Böyle bir kasanın manzarasını zenginleştirmek gerek. Bu tarafta Corsair’ın daha sessiz ve uzun ömürlü manyetik kaldırma teknolojisi bazlı ML PRO fanlarını kullandım, açıkçası içerisindeki teknolojisi değil de kenarlarındaki beyaz plastik, titreşim önleyici yumuşak malzemesi, orta ışık şiddetine sahip LED’leri ve genel tasarımı beni daha çok alakadar ediyor desem yeridir. Büyük hava soğutucular pencereli kasaları adeta boğuyorlar, bu yüzden bu tarafta Corsair’ın H100i V2 sıvı soğutucusunu kullandım, fanları ML Pro fanlarla değiştirdim, ister yukarıya ister kasanın önündeki hazneye takın, aradaki belirgin fark şu, yukarıya takarsanız eğer bence daha şık görünüyor ama kısa profilli RAM kullanmanız gerek, soğutucuyla çatışabiliyor büyük soğutuculu RAM’ler.

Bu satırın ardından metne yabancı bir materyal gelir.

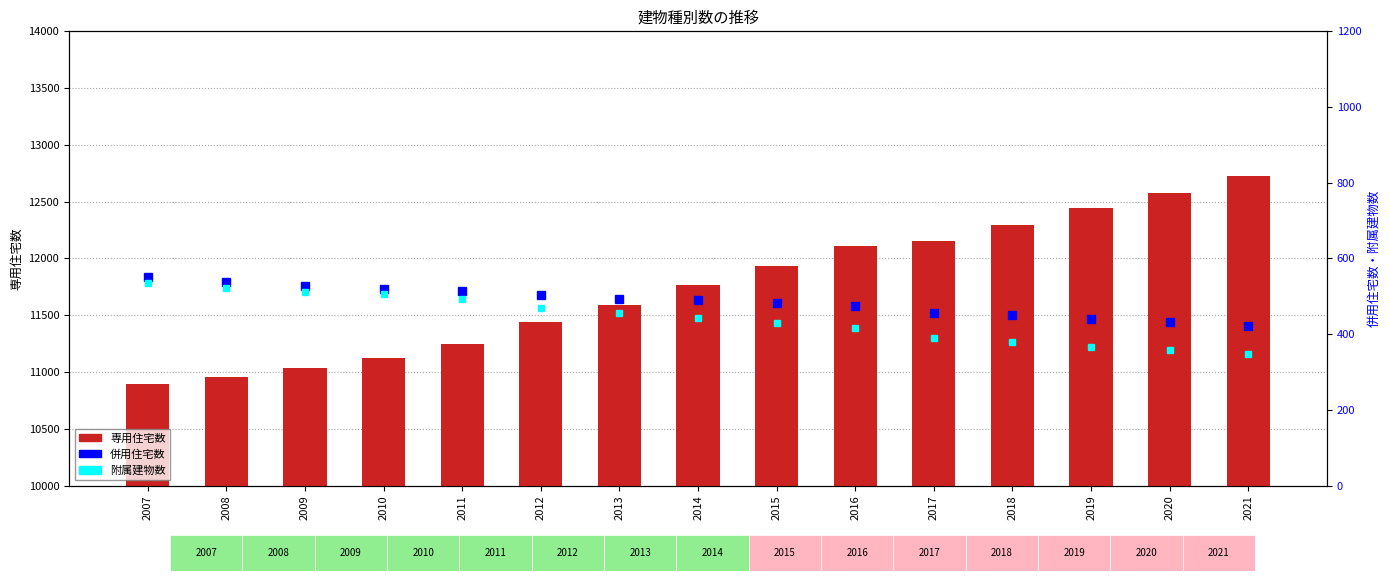

At which label does 附属建物数 first exceed 442?

2007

Radyatörü ön kısma aldığınızda hem RAM’den yana sıkıntınız olmuyor hem de taze havayı önce radyatöre vermiş oluyorsunuz, yukarıdaki fanlarla da yükselen sıcak havayı tahliye edebiliyorsunuz.

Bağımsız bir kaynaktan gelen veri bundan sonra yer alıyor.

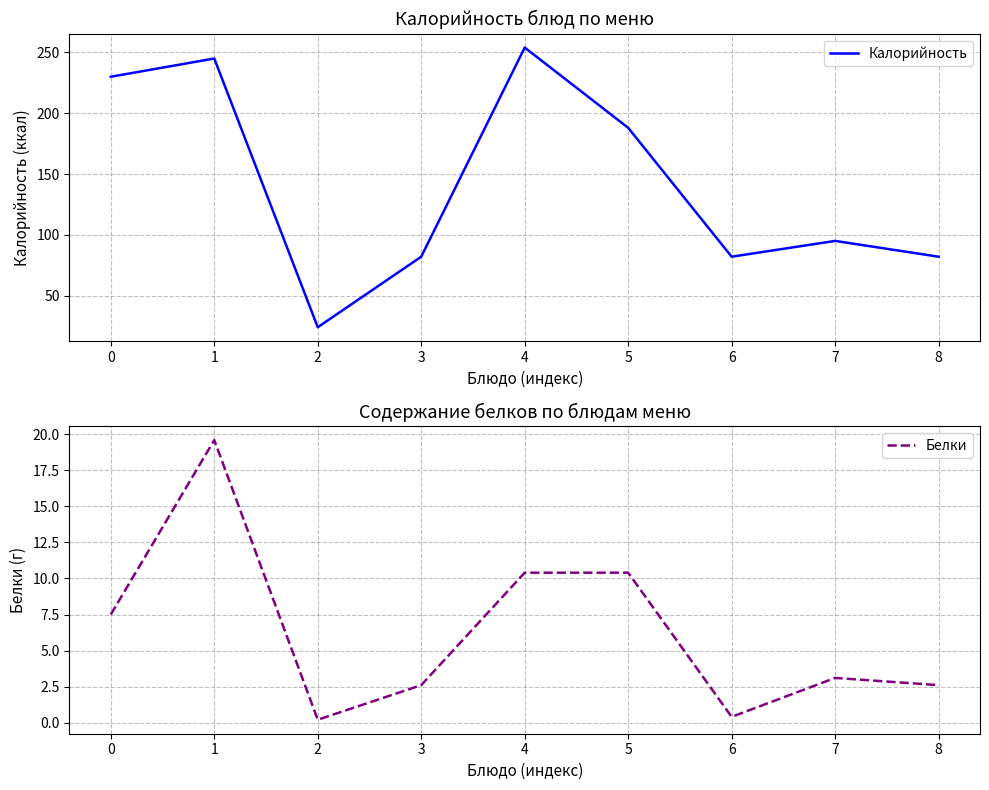

What are all the series names shown in the legend?

Калорийность, Белки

Sistemin son halini görüyorsunuz, beyazın hakim olduğu, beyaz temalı bir ortamda Corsair 400C’nin beyaz versiyonu gerçekten çok şık görünüyor. Siyah ve beyazın dengesi olsun, geniş camın içerisinden net görünen kasanın içerisi olsun, soğutucularını LED’li fanlarla değiştirdiğim radyatör ve en güzeli de mümkün olduğunca kablosuz, temiz kurulum olsun çoğu oyuncunun ve tasarım kasa severin ilgisini çekecek bir görüntü oluşuyor.
Küçük alanda yeterli fan ve kurulumla hava akışını yönetmek daha kolay bir hal alıyor aslında, 12cm’lik için 2400, 14cm’lik için 2000 devre çıkan fanlardan oluşan bu kurulumla 400C’de fanlı işlemci soğutucusunda eski kasama kıyasla 4 dereceye kadar düşüş gözlemledim.
Corsair 400C minimal bir kasa, kullanılmayacak alanların mümkün olduğunca kırpıldığı, içerisine her şey sığan ama manevra yapması biraz güç bir kasa, özellikle kablo yönetimi bilmek gerek biraz ama nihayetinde yaptığınız ufak dokunuşlarla bile kasanın tasarımını hayli ileri taşıyabiliyorsunuz, tertemiz bir kurulum çıkıyor ortaya.
Küçük yapısı, masasında boş yeri sınırlı kullanıcılar için bir avantaj. Açıkçası ben bir oyuncu olarak, beyaz rengi ve temasını seven biri olarak Corsair 400C’yi beğendim, tematik bir oyuncu ortamınız olsun ya da olmasın şık ve kompakt bir kasa.
Böylelikle bir incelememizin daha sonuna gelmiş olduk, bir sonraki videoda görüşmek üzere hoşçakalın.